PROMPT: Update the records below by replacing "collector number" with "field number" wherever it occurs, and keep every other line and value unchanged.

Extracted records
○ ○ ○

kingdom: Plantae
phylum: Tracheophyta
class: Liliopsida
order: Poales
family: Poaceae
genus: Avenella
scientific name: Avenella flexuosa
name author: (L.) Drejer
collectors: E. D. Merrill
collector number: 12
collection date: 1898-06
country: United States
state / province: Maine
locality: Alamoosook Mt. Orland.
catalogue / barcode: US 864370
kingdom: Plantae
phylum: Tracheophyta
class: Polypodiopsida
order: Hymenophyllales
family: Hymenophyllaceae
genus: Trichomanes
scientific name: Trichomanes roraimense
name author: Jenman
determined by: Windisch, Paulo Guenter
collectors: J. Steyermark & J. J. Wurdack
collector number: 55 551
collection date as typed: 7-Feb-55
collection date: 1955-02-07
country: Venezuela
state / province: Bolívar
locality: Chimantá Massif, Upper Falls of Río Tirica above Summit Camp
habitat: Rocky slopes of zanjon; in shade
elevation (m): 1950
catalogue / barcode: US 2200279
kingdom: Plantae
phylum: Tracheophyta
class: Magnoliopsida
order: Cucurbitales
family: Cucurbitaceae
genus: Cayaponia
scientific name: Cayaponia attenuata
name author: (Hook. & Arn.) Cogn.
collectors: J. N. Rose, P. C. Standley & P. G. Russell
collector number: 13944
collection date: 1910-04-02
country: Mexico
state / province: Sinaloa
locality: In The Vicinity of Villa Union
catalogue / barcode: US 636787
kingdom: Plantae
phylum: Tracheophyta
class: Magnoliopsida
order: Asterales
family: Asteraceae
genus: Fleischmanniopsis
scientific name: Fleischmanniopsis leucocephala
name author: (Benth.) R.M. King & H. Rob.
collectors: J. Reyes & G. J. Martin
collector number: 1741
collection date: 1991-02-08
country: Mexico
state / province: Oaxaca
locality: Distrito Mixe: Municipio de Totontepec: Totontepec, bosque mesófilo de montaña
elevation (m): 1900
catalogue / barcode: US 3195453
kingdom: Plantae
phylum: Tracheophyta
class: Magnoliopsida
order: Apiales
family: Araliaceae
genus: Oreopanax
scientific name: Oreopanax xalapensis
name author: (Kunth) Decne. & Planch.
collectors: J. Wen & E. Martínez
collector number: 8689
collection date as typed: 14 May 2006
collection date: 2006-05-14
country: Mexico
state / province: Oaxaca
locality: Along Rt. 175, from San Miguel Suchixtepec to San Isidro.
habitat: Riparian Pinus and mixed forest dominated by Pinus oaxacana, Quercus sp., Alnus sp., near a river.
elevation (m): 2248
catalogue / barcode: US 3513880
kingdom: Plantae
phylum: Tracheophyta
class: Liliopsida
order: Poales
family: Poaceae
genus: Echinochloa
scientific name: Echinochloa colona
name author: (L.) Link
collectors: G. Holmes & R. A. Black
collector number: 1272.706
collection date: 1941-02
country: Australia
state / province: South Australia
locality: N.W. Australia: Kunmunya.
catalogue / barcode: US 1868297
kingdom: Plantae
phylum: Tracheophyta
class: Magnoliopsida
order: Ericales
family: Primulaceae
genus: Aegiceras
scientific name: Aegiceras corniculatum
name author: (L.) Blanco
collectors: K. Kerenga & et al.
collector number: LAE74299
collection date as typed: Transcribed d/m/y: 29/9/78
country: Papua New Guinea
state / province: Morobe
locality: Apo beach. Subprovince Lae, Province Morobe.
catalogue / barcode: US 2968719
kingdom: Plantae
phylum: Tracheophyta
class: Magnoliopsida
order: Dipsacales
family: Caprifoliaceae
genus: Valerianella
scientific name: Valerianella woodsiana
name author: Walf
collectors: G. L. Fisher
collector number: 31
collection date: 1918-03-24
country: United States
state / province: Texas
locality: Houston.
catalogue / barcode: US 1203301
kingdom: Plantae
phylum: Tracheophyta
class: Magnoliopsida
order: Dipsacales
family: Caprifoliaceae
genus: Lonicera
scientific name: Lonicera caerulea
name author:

○ ○ ○

RESULT FOR THIS TASK:
kingdom: Plantae
phylum: Tracheophyta
class: Liliopsida
order: Poales
family: Poaceae
genus: Avenella
scientific name: Avenella flexuosa
name author: (L.) Drejer
collectors: E. D. Merrill
field number: 12
collection date: 1898-06
country: United States
state / province: Maine
locality: Alamoosook Mt. Orland.
catalogue / barcode: US 864370
kingdom: Plantae
phylum: Tracheophyta
class: Polypodiopsida
order: Hymenophyllales
family: Hymenophyllaceae
genus: Trichomanes
scientific name: Trichomanes roraimense
name author: Jenman
determined by: Windisch, Paulo Guenter
collectors: J. Steyermark & J. J. Wurdack
field number: 55 551
collection date as typed: 7-Feb-55
collection date: 1955-02-07
country: Venezuela
state / province: Bolívar
locality: Chimantá Massif, Upper Falls of Río Tirica above Summit Camp
habitat: Rocky slopes of zanjon; in shade
elevation (m): 1950
catalogue / barcode: US 2200279
kingdom: Plantae
phylum: Tracheophyta
class: Magnoliopsida
order: Cucurbitales
family: Cucurbitaceae
genus: Cayaponia
scientific name: Cayaponia attenuata
name author: (Hook. & Arn.) Cogn.
collectors: J. N. Rose, P. C. Standley & P. G. Russell
field number: 13944
collection date: 1910-04-02
country: Mexico
state / province: Sinaloa
locality: In The Vicinity of Villa Union
catalogue / barcode: US 636787
kingdom: Plantae
phylum: Tracheophyta
class: Magnoliopsida
order: Asterales
family: Asteraceae
genus: Fleischmanniopsis
scientific name: Fleischmanniopsis leucocephala
name author: (Benth.) R.M. King & H. Rob.
collectors: J. Reyes & G. J. Martin
field number: 1741
collection date: 1991-02-08
country: Mexico
state / province: Oaxaca
locality: Distrito Mixe: Municipio de Totontepec: Totontepec, bosque mesófilo de montaña
elevation (m): 1900
catalogue / barcode: US 3195453
kingdom: Plantae
phylum: Tracheophyta
class: Magnoliopsida
order: Apiales
family: Araliaceae
genus: Oreopanax
scientific name: Oreopanax xalapensis
name author: (Kunth) Decne. & Planch.
collectors: J. Wen & E. Martínez
field number: 8689
collection date as typed: 14 May 2006
collection date: 2006-05-14
country: Mexico
state / province: Oaxaca
locality: Along Rt. 175, from San Miguel Suchixtepec to San Isidro.
habitat: Riparian Pinus and mixed forest dominated by Pinus oaxacana, Quercus sp., Alnus sp., near a river.
elevation (m): 2248
catalogue / barcode: US 3513880
kingdom: Plantae
phylum: Tracheophyta
class: Liliopsida
order: Poales
family: Poaceae
genus: Echinochloa
scientific name: Echinochloa colona
name author: (L.) Link
collectors: G. Holmes & R. A. Black
field number: 1272.706
collection date: 1941-02
country: Australia
state / province: South Australia
locality: N.W. Australia: Kunmunya.
catalogue / barcode: US 1868297
kingdom: Plantae
phylum: Tracheophyta
class: Magnoliopsida
order: Ericales
family: Primulaceae
genus: Aegiceras
scientific name: Aegiceras corniculatum
name author: (L.) Blanco
collectors: K. Kerenga & et al.
field number: LAE74299
collection date as typed: Transcribed d/m/y: 29/9/78
country: Papua New Guinea
state / province: Morobe
locality: Apo beach. Subprovince Lae, Province Morobe.
catalogue / barcode: US 2968719
kingdom: Plantae
phylum: Tracheophyta
class: Magnoliopsida
order: Dipsacales
family: Caprifoliaceae
genus: Valerianella
scientific name: Valerianella woodsiana
name author: Walf
collectors: G. L. Fisher
field number: 31
collection date: 1918-03-24
country: United States
state / province: Texas
locality: Houston.
catalogue / barcode: US 1203301
kingdom: Plantae
phylum: Tracheophyta
class: Magnoliopsida
order: Dipsacales
family: Caprifoliaceae
genus: Lonicera
scientific name: Lonicera caerulea
name author:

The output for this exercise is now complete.